## EXERCISE:
In the listing below, find the line containing "- Achieved 5-10x". Write out that line and every line after it to the end, exactly and only those.

## RECORD SET:
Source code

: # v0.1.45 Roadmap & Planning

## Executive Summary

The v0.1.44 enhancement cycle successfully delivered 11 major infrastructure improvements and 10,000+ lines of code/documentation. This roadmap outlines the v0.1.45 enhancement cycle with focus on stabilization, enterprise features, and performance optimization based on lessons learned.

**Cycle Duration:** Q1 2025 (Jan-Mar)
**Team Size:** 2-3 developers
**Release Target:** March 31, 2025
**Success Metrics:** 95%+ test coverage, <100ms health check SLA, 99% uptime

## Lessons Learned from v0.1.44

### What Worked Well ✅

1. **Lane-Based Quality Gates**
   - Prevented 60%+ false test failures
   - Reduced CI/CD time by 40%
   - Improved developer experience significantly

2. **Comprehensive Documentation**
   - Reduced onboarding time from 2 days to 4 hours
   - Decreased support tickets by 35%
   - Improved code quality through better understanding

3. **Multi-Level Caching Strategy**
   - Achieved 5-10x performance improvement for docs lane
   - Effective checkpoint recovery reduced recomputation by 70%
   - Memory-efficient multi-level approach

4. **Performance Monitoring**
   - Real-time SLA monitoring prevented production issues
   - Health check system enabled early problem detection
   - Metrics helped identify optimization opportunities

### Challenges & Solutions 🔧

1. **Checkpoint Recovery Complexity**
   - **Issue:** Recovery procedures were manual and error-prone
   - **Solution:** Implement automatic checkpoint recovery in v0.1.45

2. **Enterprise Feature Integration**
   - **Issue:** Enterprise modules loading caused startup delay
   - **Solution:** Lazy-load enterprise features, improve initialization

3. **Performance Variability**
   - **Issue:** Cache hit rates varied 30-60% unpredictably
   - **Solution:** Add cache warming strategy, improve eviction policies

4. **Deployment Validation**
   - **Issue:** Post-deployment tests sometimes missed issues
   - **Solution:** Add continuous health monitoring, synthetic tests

## EXERCISE RESPONSE:
   - Achieved 5-10x performance improvement for docs lane
   - Effective checkpoint recovery reduced recomputation by 70%
   - Memory-efficient multi-level approach

4. **Performance Monitoring**
   - Real-time SLA monitoring prevented production issues
   - Health check system enabled early problem detection
   - Metrics helped identify optimization opportunities

### Challenges & Solutions 🔧

1. **Checkpoint Recovery Complexity**
   - **Issue:** Recovery procedures were manual and error-prone
   - **Solution:** Implement automatic checkpoint recovery in v0.1.45

2. **Enterprise Feature Integration**
   - **Issue:** Enterprise modules loading caused startup delay
   - **Solution:** Lazy-load enterprise features, improve initialization

3. **Performance Variability**
   - **Issue:** Cache hit rates varied 30-60% unpredictably
   - **Solution:** Add cache warming strategy, improve eviction policies

4. **Deployment Validation**
   - **Issue:** Post-deployment tests sometimes missed issues
   - **Solution:** Add continuous health monitoring, synthetic tests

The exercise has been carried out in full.